◆ TEXTE
☆ ☆ ☆ ☆ ☆ ☆ ☆
La basse-cour psychiatrique

 

         Je n'ai jamais eu beaucoup de sympathie pour l'institution scolaire et à dire vrai, il m'était impensable, dans mes jeunes années, d'envisager une carrière de professeur. Cette idée me donnait des haut-le-cœur tant je percevais l'école comme un lieu sclérosé, abrutissant, sans envergure, avec pour mission réelle de surveiller les subjectivités d’élèves et non de les stimuler ou de veiller à leur élévation. L'école m'apparaissait comme une fabrique de l'ennui entretenue par des emplois du temps saturés, ne tenant aucun compte des rythmes singuliers, opérant un forçage constant sur l’intelligence par la sélection, dans des bâtiments conçus comme des prisons, avec leurs grilles, leur système de contrôle et de notation.

         Quant aux profs, comment ne pas les voir comme des normatifs anxieux et susceptibles, obsédés par leur programme et agrippés à leur maigre pouvoir ? Quelques-uns faisaient évidemment exception, ceux ou celles qui ont marqué ma formation et m’ont donné le désir de penser plus avant, d’approfondir une curiosité malmenée mais qui avait pu résister au rouleau compresseur. Quelques rares professeurs de lettres me stimulèrent et me donnèrent le goût des mots, de l'étymologie. J’eus aussi un professeur de physique qui m’initia au concept de « force », ce qui fut pour moi une révélation en classe de seconde. Il y eut enfin un ou deux professeurs d’histoire, de sport et un de mathématiques qui me réconcilia avec la discipline de Thalès. Cela fait peu lorsqu’on passe huit années de collège et de lycée, à peine sept ou huit professeurs sur une centaine (je n'ai pas compté).
☆ ☆ ☆ ☆ ☆ ☆ ☆
Recopiez le texte sur l'école de « La basse-cour psychiatrique » à « et de notation. ».
☆ ☆ ☆ ☆ ☆ ☆ ☆
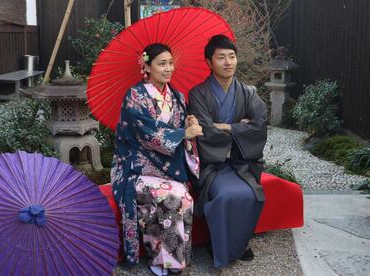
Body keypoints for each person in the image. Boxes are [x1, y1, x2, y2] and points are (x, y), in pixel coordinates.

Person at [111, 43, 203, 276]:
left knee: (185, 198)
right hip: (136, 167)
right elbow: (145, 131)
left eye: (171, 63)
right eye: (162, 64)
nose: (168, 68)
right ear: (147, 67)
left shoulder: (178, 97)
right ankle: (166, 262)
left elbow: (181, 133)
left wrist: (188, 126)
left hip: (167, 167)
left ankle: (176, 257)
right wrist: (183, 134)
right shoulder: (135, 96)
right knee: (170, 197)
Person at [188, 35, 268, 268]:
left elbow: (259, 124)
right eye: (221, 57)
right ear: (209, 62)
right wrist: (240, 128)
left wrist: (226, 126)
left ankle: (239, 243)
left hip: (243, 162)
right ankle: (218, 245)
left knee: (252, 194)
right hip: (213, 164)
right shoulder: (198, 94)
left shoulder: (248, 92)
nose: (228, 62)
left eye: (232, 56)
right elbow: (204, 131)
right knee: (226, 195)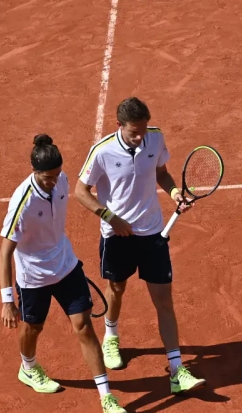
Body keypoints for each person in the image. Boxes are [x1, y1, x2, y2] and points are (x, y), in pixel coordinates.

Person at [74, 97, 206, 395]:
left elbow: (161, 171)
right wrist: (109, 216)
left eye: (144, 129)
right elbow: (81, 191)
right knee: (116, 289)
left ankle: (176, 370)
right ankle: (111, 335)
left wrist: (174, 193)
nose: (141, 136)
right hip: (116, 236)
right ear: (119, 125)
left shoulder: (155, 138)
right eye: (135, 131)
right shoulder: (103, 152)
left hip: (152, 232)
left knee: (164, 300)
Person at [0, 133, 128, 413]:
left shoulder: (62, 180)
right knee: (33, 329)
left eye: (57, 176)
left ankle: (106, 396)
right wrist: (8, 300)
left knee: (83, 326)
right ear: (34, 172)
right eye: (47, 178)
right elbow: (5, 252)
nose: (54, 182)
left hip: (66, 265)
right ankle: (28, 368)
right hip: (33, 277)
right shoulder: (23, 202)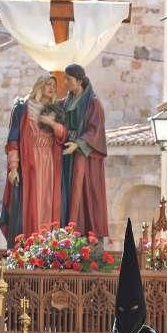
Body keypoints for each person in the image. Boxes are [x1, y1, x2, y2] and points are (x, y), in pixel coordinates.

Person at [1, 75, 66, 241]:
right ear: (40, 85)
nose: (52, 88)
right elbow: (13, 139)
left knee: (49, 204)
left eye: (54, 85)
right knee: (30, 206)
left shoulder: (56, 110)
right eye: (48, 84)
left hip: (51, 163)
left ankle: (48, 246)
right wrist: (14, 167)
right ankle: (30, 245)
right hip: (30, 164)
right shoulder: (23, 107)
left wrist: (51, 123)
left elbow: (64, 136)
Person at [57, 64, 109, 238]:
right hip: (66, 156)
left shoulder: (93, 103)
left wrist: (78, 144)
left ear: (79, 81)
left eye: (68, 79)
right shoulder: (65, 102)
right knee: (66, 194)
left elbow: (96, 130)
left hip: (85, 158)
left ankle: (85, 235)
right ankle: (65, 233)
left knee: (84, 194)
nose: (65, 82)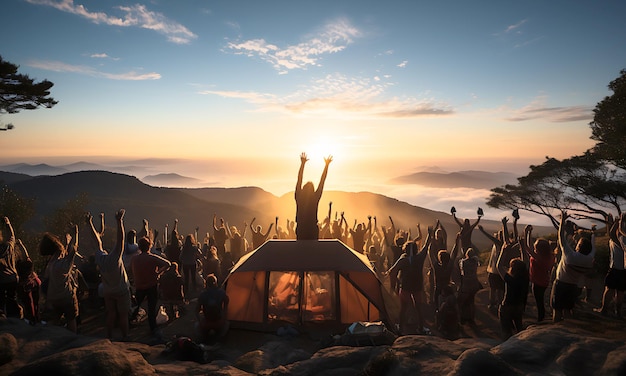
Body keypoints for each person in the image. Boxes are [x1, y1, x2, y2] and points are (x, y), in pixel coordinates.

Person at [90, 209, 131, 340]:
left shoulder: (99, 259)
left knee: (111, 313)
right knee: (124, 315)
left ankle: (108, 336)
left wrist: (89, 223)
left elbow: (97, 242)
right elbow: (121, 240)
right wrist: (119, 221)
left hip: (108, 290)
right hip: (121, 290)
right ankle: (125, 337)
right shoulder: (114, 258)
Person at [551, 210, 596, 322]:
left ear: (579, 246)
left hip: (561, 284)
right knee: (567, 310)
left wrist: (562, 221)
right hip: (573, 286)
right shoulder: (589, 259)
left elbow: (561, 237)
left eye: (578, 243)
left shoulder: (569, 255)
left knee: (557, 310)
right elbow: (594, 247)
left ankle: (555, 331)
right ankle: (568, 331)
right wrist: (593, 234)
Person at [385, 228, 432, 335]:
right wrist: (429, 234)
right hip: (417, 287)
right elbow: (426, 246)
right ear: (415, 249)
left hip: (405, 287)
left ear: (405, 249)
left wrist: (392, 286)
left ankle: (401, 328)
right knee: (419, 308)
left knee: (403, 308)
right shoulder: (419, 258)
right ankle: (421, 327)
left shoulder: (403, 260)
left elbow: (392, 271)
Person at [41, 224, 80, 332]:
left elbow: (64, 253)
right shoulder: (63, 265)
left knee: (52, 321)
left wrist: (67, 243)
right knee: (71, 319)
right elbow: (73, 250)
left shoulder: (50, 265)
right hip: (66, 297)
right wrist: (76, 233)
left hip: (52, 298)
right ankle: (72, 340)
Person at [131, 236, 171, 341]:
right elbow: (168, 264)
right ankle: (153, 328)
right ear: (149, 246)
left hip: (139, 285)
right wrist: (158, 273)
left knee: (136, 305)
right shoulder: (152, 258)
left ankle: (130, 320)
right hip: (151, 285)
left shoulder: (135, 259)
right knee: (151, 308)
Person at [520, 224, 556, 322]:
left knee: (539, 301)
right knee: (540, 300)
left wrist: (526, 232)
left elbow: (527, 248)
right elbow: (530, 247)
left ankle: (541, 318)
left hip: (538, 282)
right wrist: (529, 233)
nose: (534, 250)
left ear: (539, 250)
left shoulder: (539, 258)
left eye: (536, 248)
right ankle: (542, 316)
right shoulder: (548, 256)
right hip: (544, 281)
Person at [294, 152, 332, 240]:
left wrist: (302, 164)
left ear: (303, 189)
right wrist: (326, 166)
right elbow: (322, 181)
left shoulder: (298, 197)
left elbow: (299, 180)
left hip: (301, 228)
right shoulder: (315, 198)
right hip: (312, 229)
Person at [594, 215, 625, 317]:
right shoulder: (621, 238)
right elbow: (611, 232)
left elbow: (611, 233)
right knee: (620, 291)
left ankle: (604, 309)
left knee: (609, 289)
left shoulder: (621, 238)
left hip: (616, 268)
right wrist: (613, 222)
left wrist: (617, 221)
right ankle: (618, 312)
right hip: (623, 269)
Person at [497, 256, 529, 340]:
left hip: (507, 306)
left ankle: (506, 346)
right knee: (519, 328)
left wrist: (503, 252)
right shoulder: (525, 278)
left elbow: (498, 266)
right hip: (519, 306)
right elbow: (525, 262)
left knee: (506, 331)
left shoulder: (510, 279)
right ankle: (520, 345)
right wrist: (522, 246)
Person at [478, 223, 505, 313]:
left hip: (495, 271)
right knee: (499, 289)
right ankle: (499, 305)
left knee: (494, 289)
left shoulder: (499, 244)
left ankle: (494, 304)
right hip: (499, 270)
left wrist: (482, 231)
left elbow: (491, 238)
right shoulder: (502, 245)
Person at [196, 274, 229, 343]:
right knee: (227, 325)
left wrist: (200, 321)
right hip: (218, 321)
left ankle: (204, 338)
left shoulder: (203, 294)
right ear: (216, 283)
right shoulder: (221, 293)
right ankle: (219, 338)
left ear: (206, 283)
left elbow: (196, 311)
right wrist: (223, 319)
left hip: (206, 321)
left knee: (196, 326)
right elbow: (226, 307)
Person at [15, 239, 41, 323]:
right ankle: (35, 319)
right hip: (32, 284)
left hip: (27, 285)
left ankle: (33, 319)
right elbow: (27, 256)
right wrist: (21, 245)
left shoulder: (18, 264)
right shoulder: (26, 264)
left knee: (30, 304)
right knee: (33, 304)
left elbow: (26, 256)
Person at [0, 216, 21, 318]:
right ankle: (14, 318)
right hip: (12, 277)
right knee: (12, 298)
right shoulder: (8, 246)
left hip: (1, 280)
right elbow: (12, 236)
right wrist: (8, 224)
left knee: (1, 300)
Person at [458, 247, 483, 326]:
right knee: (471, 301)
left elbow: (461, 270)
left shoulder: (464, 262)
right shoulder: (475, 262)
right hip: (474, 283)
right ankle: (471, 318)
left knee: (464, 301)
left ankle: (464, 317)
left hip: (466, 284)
☆ ☆ ☆ ☆ ☆ ☆ ☆
◆ CORRIGÉ
La basse-cour psychiatrique

 

         Je n'ai jamais eu beaucoup de sympathie pour l'institution scolaire et à dire vrai, il m'était impensable, dans mes jeunes années, d'envisager une carrière de professeur. Cette idée me donnait des haut-le-cœur tant je percevais l'école comme un lieu sclérosé, abrutissant, sans envergure, avec pour mission réelle de surveiller les subjectivités d’élèves et non de les stimuler ou de veiller à leur élévation. L'école m'apparaissait comme une fabrique de l'ennui entretenue par des emplois du temps saturés, ne tenant aucun compte des rythmes singuliers, opérant un forçage constant sur l’intelligence par la sélection, dans des bâtiments conçus comme des prisons, avec leurs grilles, leur système de contrôle et de notation.